Why is novelty important?
The novelty of a generated text tells us how different it is from the training set. Studying the novelty of LMs is important for two main reasons: Models are intended to learn the training Distribution, not just memorize the training set; Models that simply copy the training data are more likely to disclose sensitive information or repeat hate speech.
In a recent publication, researchers from Johns Hopkins University, New York University, Microsoft Research and Facebook AI Research have developed a method for measuring the novelty of the text generated by LMs. The study looked at how well LMs repurposed language in novel ways.
Do language models plagiarize training data?
To assess the novelty of the generated text, the researchers introduced a list of analyzes (called RAVEN) that covered both the sequential and syntactic structure of the text. They then applied these analyzes to a Transformer, Transformer-XL, LSTM, and all four sizes of GPT-2.
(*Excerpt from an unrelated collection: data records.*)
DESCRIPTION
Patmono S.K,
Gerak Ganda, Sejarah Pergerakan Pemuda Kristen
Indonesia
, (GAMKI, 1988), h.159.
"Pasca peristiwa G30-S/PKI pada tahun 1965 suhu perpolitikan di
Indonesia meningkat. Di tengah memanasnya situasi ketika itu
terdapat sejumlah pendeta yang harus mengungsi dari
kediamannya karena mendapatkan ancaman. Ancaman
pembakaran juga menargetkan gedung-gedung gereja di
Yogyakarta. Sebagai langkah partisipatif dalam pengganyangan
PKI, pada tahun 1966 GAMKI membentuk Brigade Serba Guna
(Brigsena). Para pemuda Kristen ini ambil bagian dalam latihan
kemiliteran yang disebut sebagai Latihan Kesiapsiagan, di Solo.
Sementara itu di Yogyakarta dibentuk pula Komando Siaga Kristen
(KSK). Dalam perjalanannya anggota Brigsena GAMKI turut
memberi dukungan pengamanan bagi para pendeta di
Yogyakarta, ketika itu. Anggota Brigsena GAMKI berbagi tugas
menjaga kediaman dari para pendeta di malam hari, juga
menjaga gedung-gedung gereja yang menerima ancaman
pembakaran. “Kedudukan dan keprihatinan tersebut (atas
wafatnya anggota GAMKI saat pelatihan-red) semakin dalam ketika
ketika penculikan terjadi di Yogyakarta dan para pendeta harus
According to their findings, all of these models could demonstrate novelty in all aspects of the structure. You have generated Roman n-Grammar, morphological combinations and syntactic structures. 74% of the sentences generated by Transformer-XL had a syntactic structure that differed from the training sentences, and GPT-2 was able to find original words (including inflections and derivations).
That is, for smaller ones n-Grams, the models are still less novel than the baseline (based on the degree of duplication in a model-generated text to a human-generated text). In addition, there is occasional evidence of large-scale copying. For example, GPT-2 tends to copy larger training passages (more than 1,000 words).
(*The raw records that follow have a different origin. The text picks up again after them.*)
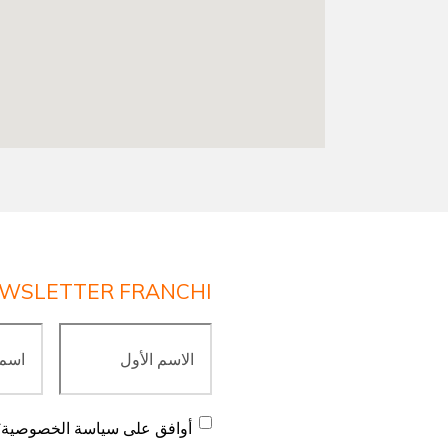
WSLETTER FRANCHI
الاسم
اسم
الأول
*
العائلة
*
موافقة
*
أوافق على سياسة الخصوصية
*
All in all, one can assume that neural language models do this not just plagiarize the training data and also use constructive processes to combine familiar parts in novel ways.
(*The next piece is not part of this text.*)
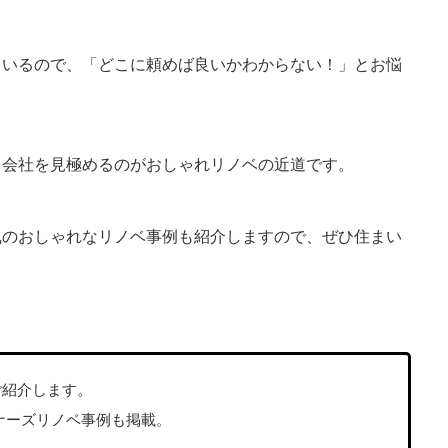
ているので、「どこに頼めば良いかわからない！」とお悩
る会社を見極めるのがおしゃれリノベの近道です。
風のおしゃれなリノベ事例も紹介しますので、ぜひ住まい
ご紹介します。
ナーズリノベ事例も掲載。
Threat to Academic Integrity?
Neural language models are so good at generating novel text that it has become difficult for statistical and traditional ML solutions to detect machine-obfuscated plagiarism.
AI typing assistants like OpenAI’s GPT-3 are shockingly easy to use. You can enter a headline and a few sentences related to the topic, and GPT-3 will start filling in the details automatically. The model produces plausible content and endless output, and most importantly, allows you to communicate with the “robot writer” to correct errors.
Efficiency comes from the ever-increasing size of the training data. For context, the entirety of Wikipedia (which consists of more than 6 million articles and 3.9 billion words) accounts for only 0.6% of the input size for GPT-3.
Studies show that an alarming number of students use online paraphrasing tools such as SpinBot and SpinnerChief to obfuscate plagiarized text. Such tools use AI to manipulate text (e.g. replacing words with their synonyms) to give the work a semblance of originality.
Using neural language models for paraphrasing is a recent trend, and so far there is not enough data collected to train plagiarism detection systems (PDS) with it. Today, most institutions use text matching software to counteract plagiarism. The tools are effective at identifying duplicate text, but struggle to spot paraphrases, translations, and other elaborate forms of plagiarism.
plagiarism detection systems
The plagiarism detection technology uses lexical, syntactic, semantic and cross-language text analysis. Some methods focus on non-textual features, such as B. academic citation images and mathematical content to detect plagiarism. Most research now focuses on quantifying the degree of similarity between two sentences in order to detect AI-assisted text paraphrasing.
According to a paper published by Bergische Universität Wuppertal in 2021, obtaining additional training data is the best solution to improve the recognition of machine-paraphrased text.